Alcuni hanno fatto il male con intenzione, come Tamerlano che erigeva piramidi di teschi. Altri lo hanno fatto per disegni diabolici, come Hitler con le sue camere a gas per gli ebrei o come Stalin per inseguire i suoi sogni di un comunismo contro i “nemici del popolo”.

Lei no, certo non è a quelle altezze di scelleratezza. Così i suoi oppositori, che la criticano come una dei sindaci peggiori di Roma di tutti i tempi, raccontano un’iperbole, un luogo classico della retorica italiana tessuta di note di melodramma esagerato. Quelle storie tutte peninsulari in cui il protagonista dice: “ti strappo il cuore”, e invece dà solo una spinta.



Eppure Virginia Raggi, sindaca di Roma, forse è davvero pessima, ma diversamente da come lo sono stati altri. Gli altri, infatti, l’intenzione del male l’avevano sul serio. Volevano uccidere gli ebrei o i kulaki considerati ostacoli ai loro calcoli politici, lei no. Lei ha fatto il male senza intenzione, senza agire, ed è un male piccolo, un male tutto fatto di incuria, di mancanza di volontà, di spina dorsale.

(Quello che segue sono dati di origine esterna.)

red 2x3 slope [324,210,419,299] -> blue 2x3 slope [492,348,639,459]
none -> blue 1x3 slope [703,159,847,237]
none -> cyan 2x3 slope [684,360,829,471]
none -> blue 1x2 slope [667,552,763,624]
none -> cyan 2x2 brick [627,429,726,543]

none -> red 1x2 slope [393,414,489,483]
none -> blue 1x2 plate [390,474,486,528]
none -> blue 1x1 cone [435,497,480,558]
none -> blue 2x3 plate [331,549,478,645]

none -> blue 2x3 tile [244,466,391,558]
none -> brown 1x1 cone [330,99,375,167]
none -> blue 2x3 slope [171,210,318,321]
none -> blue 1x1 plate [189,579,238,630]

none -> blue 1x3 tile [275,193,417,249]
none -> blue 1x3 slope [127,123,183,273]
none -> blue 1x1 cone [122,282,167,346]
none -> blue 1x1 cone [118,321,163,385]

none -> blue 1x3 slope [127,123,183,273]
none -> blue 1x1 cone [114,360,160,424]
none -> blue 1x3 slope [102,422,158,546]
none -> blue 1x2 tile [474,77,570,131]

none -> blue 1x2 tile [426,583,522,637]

È il male di quello che doveva pulire le fognature perché con le piogge non si intasassero, che doveva riempire le buche per le strade per renderle fruibili, oliare le scale mobili per non farle crollare, riparare gli autobus per non farli incendiare, raccogliere l’immondizia perché così si fa… o, come è successo negli ultimi giorni, tagliare i rami perché il vento non abbattesse gli alberi bloccando mezza città. È il male di chi voleva fare il sindaco, ma poi non lo ha fatto. Non ha parlato al pubblico, ai giornalisti, all’opposizione. Forse non parla nemmeno con la tata che le tiene i figli, perché evidentemente non sa cosa rispondere. Ha paura della sua ombra. E quindi, che sindaco è?



In questo poi c’è una doppia tragicità. C’è la tragedia tutta italiana che di fronte a questa pessima sindaca la città, il Paese, non insorgono e non la processano come avrebbero fatto in Cina (e avrebbero torto?) per incompetenza acclarata. I romani, gli italiani fanno spallucce. Perché non vedono alternative e preferiscono comunque la Raggi a una riedizione dei suoi predecessori. L’unica altra opzione diversa che si profila è un candidato della Lega, come se solo un uomo del Nord potesse portare ordine alla capitale del Sud dell’umanità, quale è diventata Roma.

L’altro elemento tragico è lei medesima. Nascosta, perseguitata, con gli occhi insieme timidi e feroci del Golum assatanato dall’anello del potere. Appare come uno spettro solo per esibizioni su palco o su eventi senza interlocutori, come i selfie al telefonino. Sarà vera? O è il prodotto di un sogno (o di un incubo) di Casaleggio padre?

È una donnina precipitata in qualcosa dove non c’entrava niente, dove forse non capisce niente, come una moderna Giulietta degli Spiriti, ignara della vita che fa. È chiaro non sa cosa fare, cosa dire, e forse quindi non sa nemmeno cosa pensare. È tutto più grande di lei, ma lei non può lasciare, forse non sa lasciare. Perché lei, poi, non è lei, è la pietra di scambio di mini-Machiavelli del Movimento 5 Stelle che l’hanno scelta, presa e usata come un pupazzo, come una pupa; convinti di che cosa, che Roma potesse per magia governarsi da sola? Che bastasse al governo “onestà-onestà”? O che l’importante fosse solo prendere il potere?

Poi, di nuovo, come in tutte le rivoluzioni, la colpa (o il merito) non è dei rivoluzionari, che per essere tali sono sostanzialmente bruti e ignoranti, ma di chi era al governo prima e la rivoluzione non l’ha saputa impedire.

Dopodiché la rivoluzione è spietata e se la Raggina non compare, il suo vuoto, malvagio o tragico, sarà riempito da altri rivoluzionari, più feroci e determinati di lei, e così via. Finché qualcuno non farà più cadere gli alberi, e sembrerà un miracolo, come i treni che arrivavano in orario.